## Problem to solve
Below is a block of records; reproduce all of them exactly and leave out any pictures.

## Input data
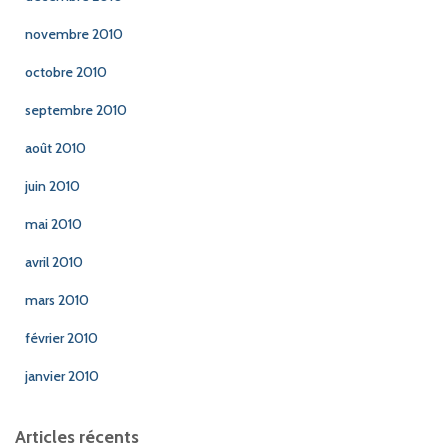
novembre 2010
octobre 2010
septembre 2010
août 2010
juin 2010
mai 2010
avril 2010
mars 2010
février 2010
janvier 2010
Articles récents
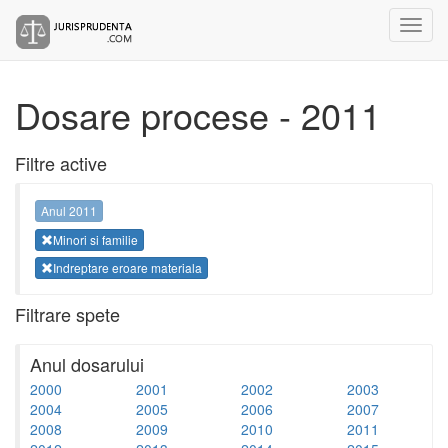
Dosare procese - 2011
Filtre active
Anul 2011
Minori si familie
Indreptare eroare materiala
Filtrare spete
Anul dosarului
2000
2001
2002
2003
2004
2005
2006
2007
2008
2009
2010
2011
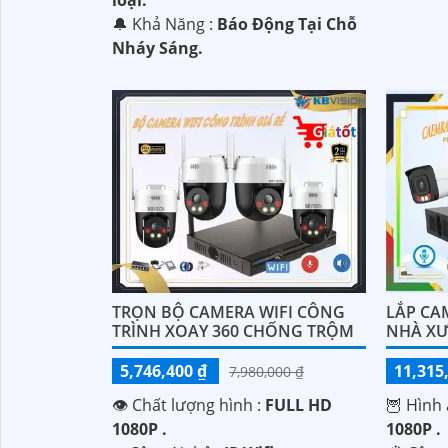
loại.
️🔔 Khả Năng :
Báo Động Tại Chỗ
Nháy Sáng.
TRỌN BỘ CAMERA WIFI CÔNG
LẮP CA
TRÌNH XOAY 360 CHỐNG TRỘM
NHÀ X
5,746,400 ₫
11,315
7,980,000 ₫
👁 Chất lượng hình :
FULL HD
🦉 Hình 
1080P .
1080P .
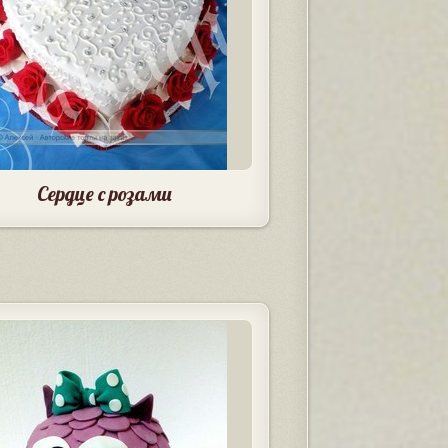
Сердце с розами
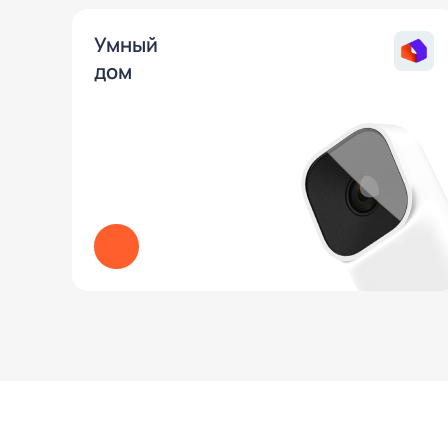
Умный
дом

## Output for this task
novembre 2010
octobre 2010
septembre 2010
août 2010
juin 2010
mai 2010
avril 2010
mars 2010
février 2010
janvier 2010
Articles récents
Dosare procese - 2011
Filtre active
Anul 2011
Minori si familie
Indreptare eroare materiala
Filtrare spete
Anul dosarului
2000
2001
2002
2003
2004
2005
2006
2007
2008
2009
2010
2011
loại.
️🔔 Khả Năng :
Báo Động Tại Chỗ
Nháy Sáng.
TRỌN BỘ CAMERA WIFI CÔNG
LẮP CA
TRÌNH XOAY 360 CHỐNG TRỘM
NHÀ X
5,746,400 ₫
11,315
7,980,000 ₫
👁 Chất lượng hình :
FULL HD
🦉 Hình 
1080P .
1080P .
Сердце с розами
Умный
дом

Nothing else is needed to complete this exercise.